What Is and Isn't Personal Information?

"Personal information" means any information that identifies, relates to, describes, or is associated with a particular person or household. "Personal information" does not include information that is:

• Publicly available
• Deidentified
• Aggregated

These terms have specific meanings under the law.

Publicly Available Information 

“Publicly available” means information that is lawfully made available from federal, state, or local government records, or information that a business has a reasonable basis to believe is lawfully made available to the general public by the consumer or from widely distributed media, or by the consumer; or information made available by a person to whom the consumer has disclosed the information if the consumer has not restricted the information to a specific audience.

Deidentified Information

“Deidentified” means information that cannot reasonably identify, relate to, describe, be capable of being associated with, or be linked, directly or indirectly, to a particular consumer, provided that a business that uses deidentified information:

(1) Has implemented technical safeguards that prohibit reidentification of the consumer to whom the information may pertain.

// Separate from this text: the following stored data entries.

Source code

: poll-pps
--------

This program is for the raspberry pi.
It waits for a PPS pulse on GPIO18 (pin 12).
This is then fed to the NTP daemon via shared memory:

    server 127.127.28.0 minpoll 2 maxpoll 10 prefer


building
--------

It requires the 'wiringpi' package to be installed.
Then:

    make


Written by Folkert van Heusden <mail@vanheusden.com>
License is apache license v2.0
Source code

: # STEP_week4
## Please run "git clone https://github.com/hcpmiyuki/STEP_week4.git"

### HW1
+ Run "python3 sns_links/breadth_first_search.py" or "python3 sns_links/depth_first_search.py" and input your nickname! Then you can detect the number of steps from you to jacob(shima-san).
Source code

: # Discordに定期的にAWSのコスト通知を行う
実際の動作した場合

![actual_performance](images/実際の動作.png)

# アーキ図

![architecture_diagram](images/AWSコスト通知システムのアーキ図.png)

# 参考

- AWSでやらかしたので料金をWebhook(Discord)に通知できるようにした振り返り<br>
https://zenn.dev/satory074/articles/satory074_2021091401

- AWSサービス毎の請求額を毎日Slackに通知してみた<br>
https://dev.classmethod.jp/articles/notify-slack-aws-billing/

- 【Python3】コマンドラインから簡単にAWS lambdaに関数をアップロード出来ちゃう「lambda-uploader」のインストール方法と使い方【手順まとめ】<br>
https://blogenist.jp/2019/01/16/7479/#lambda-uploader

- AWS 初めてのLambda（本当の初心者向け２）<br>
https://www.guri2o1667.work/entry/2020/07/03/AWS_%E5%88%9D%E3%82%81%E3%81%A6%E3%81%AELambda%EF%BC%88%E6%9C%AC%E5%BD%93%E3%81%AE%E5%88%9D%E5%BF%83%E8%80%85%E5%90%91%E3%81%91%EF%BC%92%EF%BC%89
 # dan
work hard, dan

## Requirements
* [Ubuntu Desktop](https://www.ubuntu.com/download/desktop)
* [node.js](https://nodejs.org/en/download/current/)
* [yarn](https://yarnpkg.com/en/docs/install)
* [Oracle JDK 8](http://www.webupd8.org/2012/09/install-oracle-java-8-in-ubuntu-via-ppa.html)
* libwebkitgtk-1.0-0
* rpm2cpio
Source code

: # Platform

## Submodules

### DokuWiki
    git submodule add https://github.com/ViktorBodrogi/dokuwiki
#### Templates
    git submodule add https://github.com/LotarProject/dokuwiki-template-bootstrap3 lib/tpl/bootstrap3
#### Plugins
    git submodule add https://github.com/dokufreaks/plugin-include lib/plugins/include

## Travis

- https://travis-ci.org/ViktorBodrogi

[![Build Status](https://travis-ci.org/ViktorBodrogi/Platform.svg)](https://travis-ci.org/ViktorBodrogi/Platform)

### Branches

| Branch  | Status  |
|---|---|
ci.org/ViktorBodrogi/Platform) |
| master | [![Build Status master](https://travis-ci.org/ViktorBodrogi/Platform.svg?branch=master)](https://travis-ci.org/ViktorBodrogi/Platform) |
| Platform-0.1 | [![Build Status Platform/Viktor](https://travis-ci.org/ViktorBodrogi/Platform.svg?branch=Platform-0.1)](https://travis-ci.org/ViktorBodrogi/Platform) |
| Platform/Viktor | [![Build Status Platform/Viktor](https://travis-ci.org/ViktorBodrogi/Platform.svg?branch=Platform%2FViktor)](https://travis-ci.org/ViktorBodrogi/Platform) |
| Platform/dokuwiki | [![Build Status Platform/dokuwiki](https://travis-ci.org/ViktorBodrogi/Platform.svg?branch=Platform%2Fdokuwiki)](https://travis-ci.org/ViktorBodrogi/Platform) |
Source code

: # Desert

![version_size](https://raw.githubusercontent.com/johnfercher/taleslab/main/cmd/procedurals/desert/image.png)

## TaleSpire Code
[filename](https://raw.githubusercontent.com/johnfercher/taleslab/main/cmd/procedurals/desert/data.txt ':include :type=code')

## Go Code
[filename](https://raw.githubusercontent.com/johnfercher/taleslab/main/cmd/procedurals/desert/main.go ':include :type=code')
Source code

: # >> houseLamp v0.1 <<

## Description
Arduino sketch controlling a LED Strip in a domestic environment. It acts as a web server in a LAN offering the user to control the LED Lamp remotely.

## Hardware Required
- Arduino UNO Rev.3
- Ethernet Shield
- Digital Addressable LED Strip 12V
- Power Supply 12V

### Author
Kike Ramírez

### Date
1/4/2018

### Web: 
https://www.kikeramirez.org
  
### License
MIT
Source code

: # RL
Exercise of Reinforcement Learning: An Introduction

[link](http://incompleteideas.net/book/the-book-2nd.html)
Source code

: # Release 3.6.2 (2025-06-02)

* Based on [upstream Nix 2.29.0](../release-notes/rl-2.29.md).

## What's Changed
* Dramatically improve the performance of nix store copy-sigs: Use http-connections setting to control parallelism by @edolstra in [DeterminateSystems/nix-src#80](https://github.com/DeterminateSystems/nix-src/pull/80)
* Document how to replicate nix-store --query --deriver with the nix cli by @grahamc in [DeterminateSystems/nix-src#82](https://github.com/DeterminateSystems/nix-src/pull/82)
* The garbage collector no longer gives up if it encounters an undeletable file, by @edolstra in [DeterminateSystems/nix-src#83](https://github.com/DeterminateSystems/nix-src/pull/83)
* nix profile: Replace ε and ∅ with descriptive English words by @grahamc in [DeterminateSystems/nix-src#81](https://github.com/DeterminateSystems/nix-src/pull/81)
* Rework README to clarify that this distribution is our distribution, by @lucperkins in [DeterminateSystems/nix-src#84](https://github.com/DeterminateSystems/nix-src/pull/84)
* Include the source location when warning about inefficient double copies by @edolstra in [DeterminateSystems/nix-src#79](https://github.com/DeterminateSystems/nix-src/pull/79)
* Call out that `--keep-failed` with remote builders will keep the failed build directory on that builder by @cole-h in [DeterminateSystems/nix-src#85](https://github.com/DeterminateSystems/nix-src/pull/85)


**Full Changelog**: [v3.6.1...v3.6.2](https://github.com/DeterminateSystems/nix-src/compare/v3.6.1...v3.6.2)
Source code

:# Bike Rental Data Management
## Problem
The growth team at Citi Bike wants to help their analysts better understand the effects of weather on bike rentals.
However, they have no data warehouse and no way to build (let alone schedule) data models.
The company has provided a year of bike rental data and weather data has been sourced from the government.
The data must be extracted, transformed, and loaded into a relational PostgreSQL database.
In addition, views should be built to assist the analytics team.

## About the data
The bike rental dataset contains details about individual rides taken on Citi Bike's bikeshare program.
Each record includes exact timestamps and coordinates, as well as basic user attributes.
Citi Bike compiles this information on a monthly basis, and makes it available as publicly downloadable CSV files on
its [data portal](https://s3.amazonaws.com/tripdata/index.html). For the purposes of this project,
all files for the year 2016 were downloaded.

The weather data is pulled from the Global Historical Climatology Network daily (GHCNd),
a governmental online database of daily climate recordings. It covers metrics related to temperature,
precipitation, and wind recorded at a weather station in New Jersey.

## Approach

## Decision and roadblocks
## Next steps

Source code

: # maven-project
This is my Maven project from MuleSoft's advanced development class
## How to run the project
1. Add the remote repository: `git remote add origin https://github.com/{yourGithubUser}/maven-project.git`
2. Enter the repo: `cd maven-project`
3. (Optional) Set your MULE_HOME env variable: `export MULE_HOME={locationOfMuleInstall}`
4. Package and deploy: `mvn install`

(2) Has implemented business processes that specifically prohibit reidentification of the information.

(3) Has implemented business processes to prevent inadvertent release of deidentified information.

(4) Makes no attempt to reidentify the information.

Aggregated Information

Aggregate consumer information means information that relates to a group or category of consumers, from which individual consumer identities have been removed, that is not linked or reasonably linkable to any consumer or household, including via a device.